La sénatrice s’est adressée « aux héritières et aux héritiers de cette droite et de ce centre qui a voté pour la loi Veil ». « Si un jour une loi menace la loi Veil et que la Constitution n’a rien fait pour l’empêcher. Que direz-vous à vos filles, à vos petites filles, à vos nièces ? Pourrez-vous les regarder dans les yeux ? […] qu’il y avait le mot garantie dans le texte ? Que la date du Congrès avait été annoncée trop tôt ? »
« Il est temps d’être au rendez-vous de notre Histoire », a-t-elle conclu.

17h42

« Ne péchons pas par excès de naïveté » : Dominique Vérien (UC) estime que le droit à l’IVG est aussi menacé en France

La sénatrice de l’Union centriste, présidente de la délégation aux droits des femmes, appelle les élus de la chambre haute à voter pour l’inscription de l’IVG dans la Constitution. « Si l’accès matériel à ce droit reste perfectible aujourd’hui, les Françaises peuvent avorter librement, mais j’aimerais pouvoir avoir autant de confiance en l’avenir avec son lot d’incertitudes », s’inquiète Dominique Vérien.

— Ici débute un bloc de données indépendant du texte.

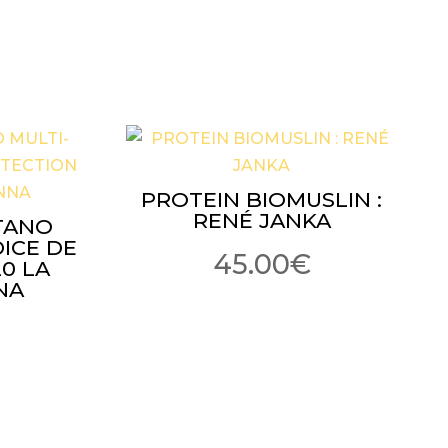
PROTEIN BIOMUSLIN :
RENÉ JANKA
TANO
DICE DE
45.00
€
0 LA
NA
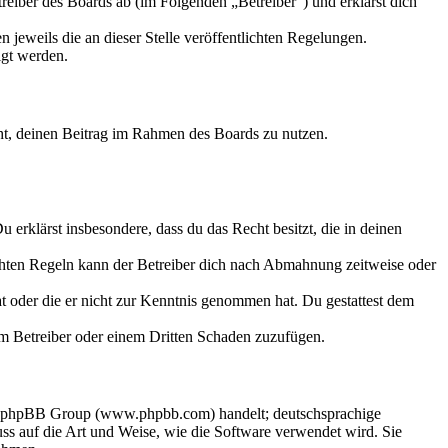
eiber des Boards ab (im Folgenden „Betreiber“) und erklärst dich
 jeweils die an dieser Stelle veröffentlichten Regelungen.
igt werden.
echt, deinen Beitrag im Rahmen des Boards zu nutzen.
Du erklärst insbesondere, dass du das Recht besitzt, die in deinen
chten Regeln kann der Betreiber dich nach Abmahnung zeitweise oder
hat oder die er nicht zur Kenntnis genommen hat. Du gestattest dem
dem Betreiber oder einem Dritten Schaden zuzufügen.
der phpBB Group (www.phpbb.com) handelt; deutschsprachige
s auf die Art und Weise, wie die Software verwendet wird. Sie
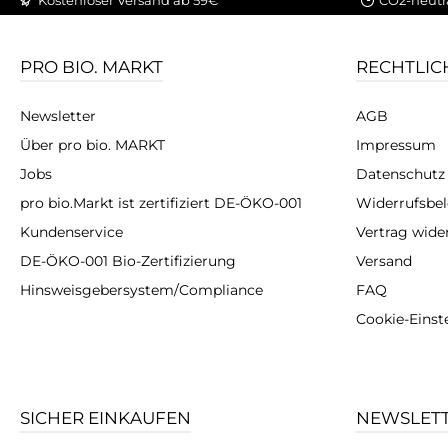
Wirkung, aber voller Superkräfte:
Hanf liefert jede Menge Eiweiß und
einen nussigen Geschmack. Süße
PRO BIO. MARKT
RECHTLIC
Datteln, fruchtige Äpfel und
Aprikosen sorgen zusätzlich für den
extra Energiekick. Abgerundet wird
Newsletter
AGB
der Riegel durch die feine Süße von
Birnensaft und Kokosblüten. Ein
Über pro bio. MARKT
Impressum
Hauch von Bourbon Vanille verleiht
Jobs
Datenschutz
ihm den unverwechselbaren
Geschmack und das legale
pro bio.Markt ist zertifiziert DE-ÖKO-001
Widerrufsbe
Hochgefühl. idealer Snack für
unterwegs, als schneller Energie-
Kundenservice
Vertrag wide
und Proteinspender für Sportler
DE-ÖKO-001 Bio-Zertifizierung
Versand
Hinsweisgebersystem/Compliance
FAQ
Cookie-Einst
SICHER EINKAUFEN
NEWSLET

La sénatrice fait ainsi référence « à « des réseaux militants bien organisés et de mieux en mieux financés s’activent pour remettre en cause ce droit », ou encore « à la récente affaire CNews ». Quelques jours avant le débat au Sénat, la chaîne d’information en continu a en effet présenté l’avortement comme « première cause de mortalité dans le monde ».

17h40

Les Indépendants voteront « en âme et conscience », précise Daniel Chasseing, le président du groupe

S’il juge l’inclusion du terme « garantie » comme étant « superfétatoire », le sénateur indépendant juge « la crainte de nos citoyens compréhensible » rappelant son « entier soutien à la liberté d’avorter ».

Daniel Chasseing a également rappelé que ce droit « n’existe pas dans bon nombre de pays » et « recule dans des démocraties », concluant son propos en annonçant que son groupe voteront « en âme et conscience » mais « majoritairement pour ».

17h38

 Christopher Szczurek, sénateur RN, votera en faveur de l’IVG dans la Constitution, au nom de « l’identité »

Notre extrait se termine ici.